Complete the following
1) In the article on the samurai film series, which two films play as the double feature on Sunday and Monday?
2) Write the next part of the article on the samurai film series, picking up after its final sentence.

Supplied text
================

When: Friday through March 9 Where: Music Box Theatre, 3733 N. Southport Tickets: $8.25-$9.25 Call: (773) 871-6604

Samurai movies are a genre like the Western, often used to take a deep look at the society that produces them. They're not to be confused with routine martial arts or action thrillers, and that will be obvious starting Friday, as the Music Box showcases nine of the greatest samurai movies ever made. Many of them will screen in newly restored prints.

Consider Masaki Kobayashi's "Samurai Rebellion," which plays Friday and Saturday on a double feature with Kihachi Okamoto's "Kill!" A movie named "Samurai Rebellion" might sound like the last place you'd look for a film about the emergence of feminism and individuality in medieval Japan, but look again. When the lord of the district forces a family to accept his mistress as a bride, and then decides he wants her back again, both the woman and the family refuse to be obedient.

On Sunday and Monday, the double feature will be Kobayashi's "Harakiri" and Kihachi Okamoto's "Sword of Doom." On Tuesday, Hideo Gosha's "Three Outlaw Samurai" and Horoshi Inagaki's "Samurai Saga."

================

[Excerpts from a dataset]
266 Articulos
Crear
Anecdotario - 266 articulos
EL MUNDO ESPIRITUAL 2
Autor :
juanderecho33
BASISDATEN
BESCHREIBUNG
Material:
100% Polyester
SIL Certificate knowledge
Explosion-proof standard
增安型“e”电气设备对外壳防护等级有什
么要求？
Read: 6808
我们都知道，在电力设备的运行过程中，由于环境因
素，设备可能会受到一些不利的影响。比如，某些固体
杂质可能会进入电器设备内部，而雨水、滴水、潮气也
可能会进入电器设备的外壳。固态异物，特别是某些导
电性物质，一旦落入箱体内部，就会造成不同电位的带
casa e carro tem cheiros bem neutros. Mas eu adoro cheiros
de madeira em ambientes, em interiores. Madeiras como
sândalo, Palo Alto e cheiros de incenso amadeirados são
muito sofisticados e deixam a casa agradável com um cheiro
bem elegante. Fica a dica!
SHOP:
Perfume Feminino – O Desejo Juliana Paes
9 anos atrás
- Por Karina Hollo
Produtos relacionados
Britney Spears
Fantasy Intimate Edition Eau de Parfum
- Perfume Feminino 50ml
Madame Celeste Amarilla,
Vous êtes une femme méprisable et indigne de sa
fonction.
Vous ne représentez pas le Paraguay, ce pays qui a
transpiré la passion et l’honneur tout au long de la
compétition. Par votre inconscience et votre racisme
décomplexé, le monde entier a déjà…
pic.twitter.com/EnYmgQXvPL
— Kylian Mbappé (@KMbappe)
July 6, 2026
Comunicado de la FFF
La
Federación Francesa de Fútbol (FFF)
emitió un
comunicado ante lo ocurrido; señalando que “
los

================

Answers for this exercise
1) Masaki Kobayashi's "Harakiri" and Kihachi Okamoto's "Sword of Doom."

2)
On Wednesday, Akira Kurosawa's "Yojimbo" and "Hidden Fortress." And next Thursday, the greatest of them all, Kurosawa's "The Seven Samurai."

I wrote a "Great Movie" review of "Samurai Rebellion," describing it as "a film of grace, beauty and fierce ethical debate, the story of a decision in favor of romance and against the samurai code."

That review is on rogerebert.com, along with my "Great Movie" reviews of "The Seven Samurai" ("not only a great film in its own right, but the source of a genre that would flow through the rest of the century") and "Yojimbo" ("Akira Kurosawa's most popular film in Japan ... a samurai aware that his time has passed and accepting with perfect equanimity whatever the new age has to offer").